## Work to complete
Print nothing beyond the line with "G04 Gerber Fmt": every line from the beginning of the data up to it, that line included, and no pictures.

## Information supplied
========================================
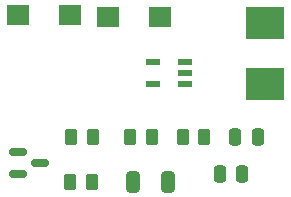
<source format=gbr>
%TF.GenerationSoftware,KiCad,Pcbnew,9.0.5*%
%TF.CreationDate,2025-11-28T10:22:16-08:00*%
%TF.ProjectId,project3_tiny_solar_power_supply,70726f6a-6563-4743-935f-74696e795f73,rev?*%
%TF.SameCoordinates,Original*%
%TF.FileFunction,Paste,Top*%
%TF.FilePolarity,Positive*%
%FSLAX46Y46*%
G04 Gerber Fmt 4.6, Leading zero omitted, Abs format (unit mm)*
G04 Created by KiCad (PCBNEW 9.0.5) date 2025-11-28 10:22:16*
%MOMM*%
%LPD*%
G01*
G04 APERTURE LIST*
G04 Aperture macros list*
%AMRoundRect*
0 Rectangle with rounded corners*
0 $1 Rounding radius*
0 $2 $3 $4 $5 $6 $7 $8 $9 X,Y pos of 4 corners*
0 Add a 4 corners polygon primitive as box body*
4,1,4,$2,$3,$4,$5,$6,$7,$8,$9,$2,$3,0*
0 Add four circle primitives for the rounded corners*
1,1,$1+$1,$2,$3*
1,1,$1+$1,$4,$5*
1,1,$1+$1,$6,$7*
1,1,$1+$1,$8,$9*
0 Add four rect primitives between the rounded corners*
20,1,$1+$1,$2,$3,$4,$5,0*
20,1,$1+$1,$4,$5,$6,$7,0*
20,1,$1+$1,$6,$7,$8,$9,0*
20,1,$1+$1,$8,$9,$2,$3,0*%
G04 Aperture macros list end*
%ADD10RoundRect,0.250000X0.262500X0.450000X-0.262500X0.450000X-0.262500X-0.450000X0.262500X-0.450000X0*%
%ADD11RoundRect,0.150000X-0.587500X-0.150000X0.587500X-0.150000X0.587500X0.150000X-0.587500X0.150000X0*%
%ADD12RoundRect,0.250000X-0.262500X-0.450000X0.262500X-0.450000X0.262500X0.450000X-0.262500X0.450000X0*%
%ADD13RoundRect,0.250000X0.325000X0.650000X-0.325000X0.650000X-0.325000X-0.650000X0.325000X-0.650000X0*%
%ADD14RoundRect,0.250000X0.250000X0.475000X-0.250000X0.475000X-0.250000X-0.475000X0.250000X-0.475000X0*%
%ADD15R,3.302000X2.667000*%
%ADD16R,1.879600X1.701800*%
%ADD17RoundRect,0.250000X-0.250000X-0.475000X0.250000X-0.475000X0.250000X0.475000X-0.250000X0.475000X0*%
%ADD18R,1.181100X0.558800*%
G04 APERTURE END LIST*
D10*
%TO.C,R3*%
X135667696Y-108863400D03*
X137492696Y-108863400D03*
%TD*%
D11*
%TO.C,Q1*%
X131142696Y-110138400D03*
X131142696Y-112038400D03*
X133017696Y-111088400D03*
%TD*%
D12*
%TO.C,R1*%
X145112696Y-108863400D03*
X146937696Y-108863400D03*
%TD*%
D13*
%TO.C,C2*%
X143842696Y-112673400D03*
X140892696Y-112673400D03*
%TD*%
D14*
%TO.C,C1*%
X151457696Y-108893400D03*
X149557696Y-108893400D03*
%TD*%
D15*
%TO.C,L1*%
X152055196Y-99275100D03*
X152055196Y-104405900D03*
%TD*%
D16*
%TO.C,CR1*%
X143182296Y-98703400D03*
X138762696Y-98703400D03*
%TD*%
D17*
%TO.C,C3*%
X148250196Y-112025900D03*
X150150196Y-112025900D03*
%TD*%
D18*
%TO.C,U1*%
X145303196Y-104413402D03*
X145303196Y-103463401D03*
X145303196Y-102513400D03*
X142572696Y-102513400D03*
X142572696Y-104413402D03*
%TD*%
D12*
%TO.C,R2*%
X140667696Y-108863400D03*
X142492696Y-108863400D03*
%TD*%
D16*
%TO.C,CR2*%
X135587696Y-98538300D03*
X131168096Y-98538300D03*
%TD*%
D12*
%TO.C,R4*%
X135587696Y-112673400D03*
X137412696Y-112673400D03*
%TD*%
M02*

</source>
========================================
## Answer to the exercise
<source format=gbr>
%TF.GenerationSoftware,KiCad,Pcbnew,9.0.5*%
%TF.CreationDate,2025-11-28T10:22:16-08:00*%
%TF.ProjectId,project3_tiny_solar_power_supply,70726f6a-6563-4743-935f-74696e795f73,rev?*%
%TF.SameCoordinates,Original*%
%TF.FileFunction,Paste,Top*%
%TF.FilePolarity,Positive*%
%FSLAX46Y46*%
G04 Gerber Fmt 4.6, Leading zero omitted, Abs format (unit mm)*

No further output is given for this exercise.